Het is eindelijk zover. Het nieuwe pensioenakkoord is volledig uitgewerkt en door alle betrokken partijen goedgekeurd. Afgelopen 4 juli stemde ook de FNV, de belangrijkste werknemersvereniging, met de plannen in. Dit betekent dat het huidige pensioenstelsel de aankomende jaren definitief wordt vervangen door het nieuwe stelsel.
Huidig pensioenstelsel op de schop
Het huidige pensioenstelsel bestaat al ruim vijftig jaar. En dat is te merken, want op veel punten is het systeem verouderd en niet meer van deze tijd. Er wordt daarom al ruim elf jaar onderhandeld over een nieuw stelsel. Het nieuwe pensioenakkoord is het resultaat van het jarenlange werk van regeringen, vakbonden en werknemersorganisaties.
Op 12 juni vorig jaar werd het nieuwe pensioenplan al in grote lijnen akkoord bevonden. De details moesten echter nog uitgewerkt worden. Dat is nu gebeurd, waarna alle vakbonden en werknemersverenigingen ook nog met het totaalplaatje akkoord moesten gaan. Afgelopen 4 juli stemde de FNV als laatste partij met 64 van de 104 stemmen voor het nieuwe pensioenstelsel.
De belangrijkste veranderingen
Berekening pensioenbedrag
Momenteel is het pensioenbedrag afhankelijk van het loon dat je gemiddeld tijdens je werkende leven hebt verdiend. Je pensioen bedraagt ongeveer 70% van dit voormalige loon. De pensioenfondsen hebben daarnaast rekening te houden met de rekenrente: het percentage waarmee ze berekenen hoeveel geld ze al dan niet aan pensioen kunnen uitkeren om ook de komende jaren genoeg geld in de kas te houden.
In het nieuwe pensioenstelsel verdwijnt de rekenrente en wordt het pensioenbedrag afhankelijk van je inleg en het rendement hierop.
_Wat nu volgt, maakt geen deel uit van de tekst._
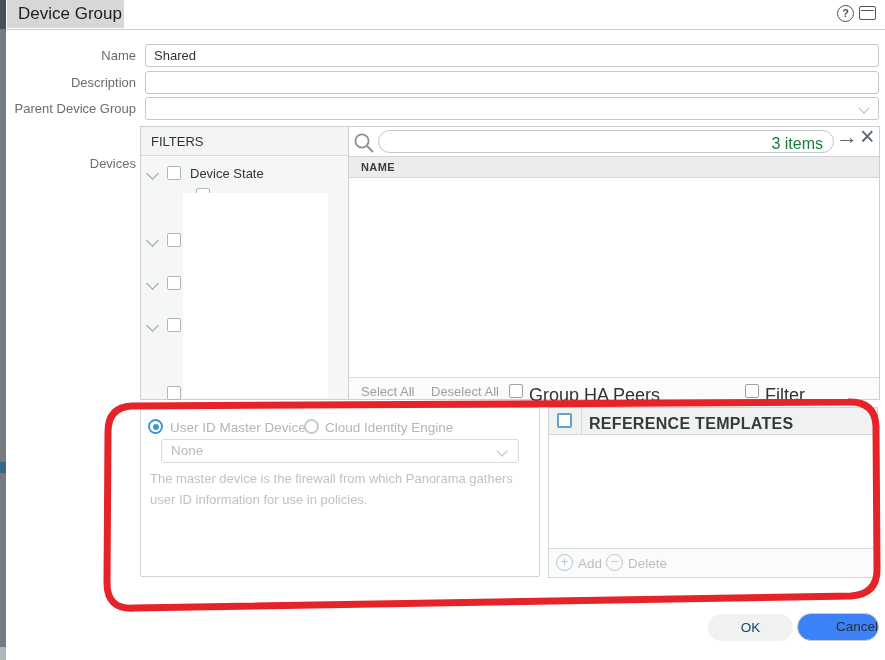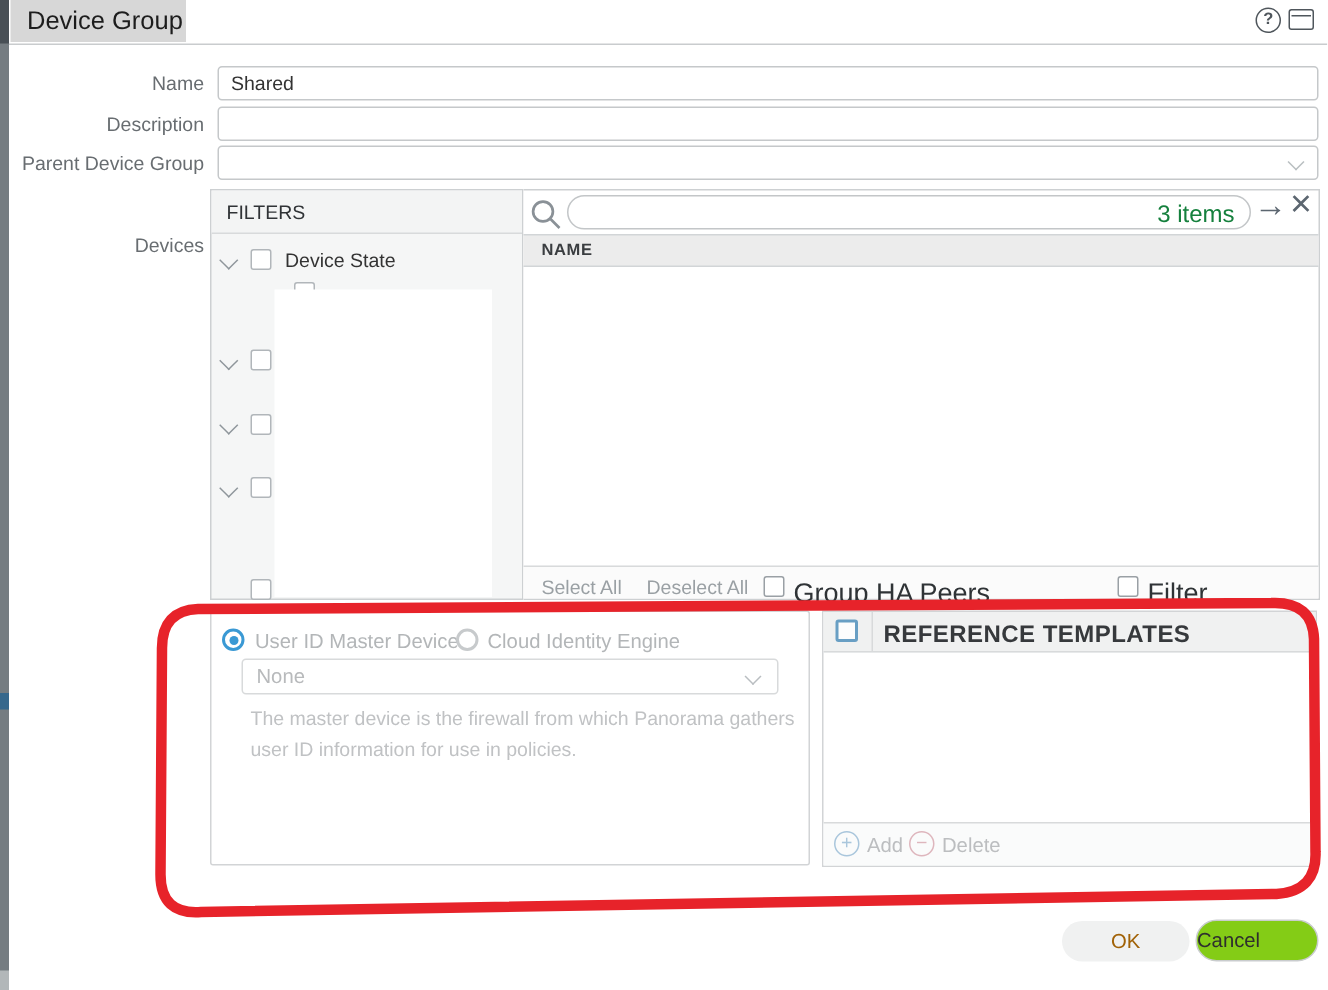"The master device is the" .help-text { left: 26px -> 9px }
Het pensioenbedrag bestaat dus uit de premie die je gedurende je werkende leven hebt betaald en de beleggingswinst die het pensioenfonds daarmee verdiend heeft. Dit is een eerlijker systeem, maar biedt wel minder zekerheid. Als de pensioenfondsen het goed doen op de beurs, gaat je pensioen omhoog. Maken ze verlies, dan gaat je pensioen omlaag.
Doorsneepremiesystematiek verdwijnt
Op dit moment is ieders inleg evenveel waard. Maar dat klopt niet helemaal, want de premie die de één op zijn twintigste betaalt, kan nog jarenlang belegd worden en winst opleveren, terwijl dat met de premie die de ander op zijn zestigste betaalt niet meer kan. Vroeger was dit niet zo’n probleem, omdat vrijwel iedereen vanaf een jonge leeftijd bij dezelfde werkgever bleef werken tot zijn of haar pensioen. Tegenwoordig wisselen we steeds meer van werkgevers of beginnen we op latere leeftijd voor onszelf. Daardoor is een situatie ontstaan waarin jonge mensen in feite de pensioenen van oudere mensen subsidiëren.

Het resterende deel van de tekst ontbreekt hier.